VATICAN CITY — Amid the buzz created by Pope’s Benedict XVI’s announcement that he will retire, it could be easy to miss the fact that his last public Mass as Pope will be on Ash Wednesday and not in the normal location for the first day of Lent.
“It’s very clear that St. Peter’s is a much bigger church than Santa Sabina in Aventino, so, for a celebration in which we expect there will be a lot of faithful, bishops and cardinals who wish to be present to pray together with the Pope, St.

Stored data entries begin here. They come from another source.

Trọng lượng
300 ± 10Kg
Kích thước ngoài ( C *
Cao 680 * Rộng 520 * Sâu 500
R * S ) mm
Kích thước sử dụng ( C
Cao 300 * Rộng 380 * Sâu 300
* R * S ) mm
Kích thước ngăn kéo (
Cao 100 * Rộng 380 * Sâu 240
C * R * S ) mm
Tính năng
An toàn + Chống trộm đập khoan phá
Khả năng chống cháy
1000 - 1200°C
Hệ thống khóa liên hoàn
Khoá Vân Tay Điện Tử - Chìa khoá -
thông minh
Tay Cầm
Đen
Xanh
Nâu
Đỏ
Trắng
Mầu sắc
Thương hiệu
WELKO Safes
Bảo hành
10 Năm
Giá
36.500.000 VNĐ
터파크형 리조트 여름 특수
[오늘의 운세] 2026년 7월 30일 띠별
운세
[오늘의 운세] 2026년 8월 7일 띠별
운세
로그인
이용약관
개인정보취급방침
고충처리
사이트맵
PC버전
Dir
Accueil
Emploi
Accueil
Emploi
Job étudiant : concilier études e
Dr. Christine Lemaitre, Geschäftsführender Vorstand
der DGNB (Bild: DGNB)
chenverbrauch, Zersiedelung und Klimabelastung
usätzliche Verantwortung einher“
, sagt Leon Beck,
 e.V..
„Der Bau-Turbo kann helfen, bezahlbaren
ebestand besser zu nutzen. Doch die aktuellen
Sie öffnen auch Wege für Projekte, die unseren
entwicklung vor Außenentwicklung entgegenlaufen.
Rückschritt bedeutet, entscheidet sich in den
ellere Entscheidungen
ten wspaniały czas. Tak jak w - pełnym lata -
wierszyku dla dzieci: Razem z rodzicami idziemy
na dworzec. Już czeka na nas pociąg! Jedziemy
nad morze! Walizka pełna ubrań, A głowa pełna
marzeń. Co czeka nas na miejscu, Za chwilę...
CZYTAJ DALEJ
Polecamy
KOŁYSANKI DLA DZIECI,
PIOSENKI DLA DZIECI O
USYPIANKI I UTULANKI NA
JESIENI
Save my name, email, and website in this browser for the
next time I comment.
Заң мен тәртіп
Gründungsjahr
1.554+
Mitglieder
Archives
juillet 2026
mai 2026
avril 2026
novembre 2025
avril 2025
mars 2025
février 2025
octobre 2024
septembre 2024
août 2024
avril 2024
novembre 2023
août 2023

Peter’s Basilica was chosen spontaneously,” Father Federico Lombardi told Catholic News Agency Feb. 12.
“It’s a natural motive of space, and it’s also necessary to bear in mind that this will probably be the last big liturgical celebration, the last Mass, presided over by the Pope with the cardinals."
“So, it’s normal that it occurs in his church, in St. Peter’s Basilica,” the Vatican spokesman said.
Pope Benedict XVI was scheduled to preside over the traditional Lenten Stations of the Cross at Sant’ Anselmo Church, followed by a procession to Santa Sabina Basilica on Rome’s Aventine Hill.
The traditional procession is composed of cardinals, archbishops, bishops, the Benedictine monks of Sant’ Anselmo, the Dominican friars of Santa Sabina and laypeople.
As the Pope, cardinals, bishops and faithful make their way between the two churches, they sing the Litany of the Saints.
When they arrive at Santa Sabina, the Pope celebrates Mass, receives ashes and places them on the foreheads of those who come forward to receive them.
The practice of beginning the Lenten season of prayer and penance has begun this way since Pope John XXIII first started the tradition in 1961.
The Pope will also hold a general audience on Feb. 27 and recite the Angelus from his apartment window overlooking St. Peter’s Square two more times before he retires.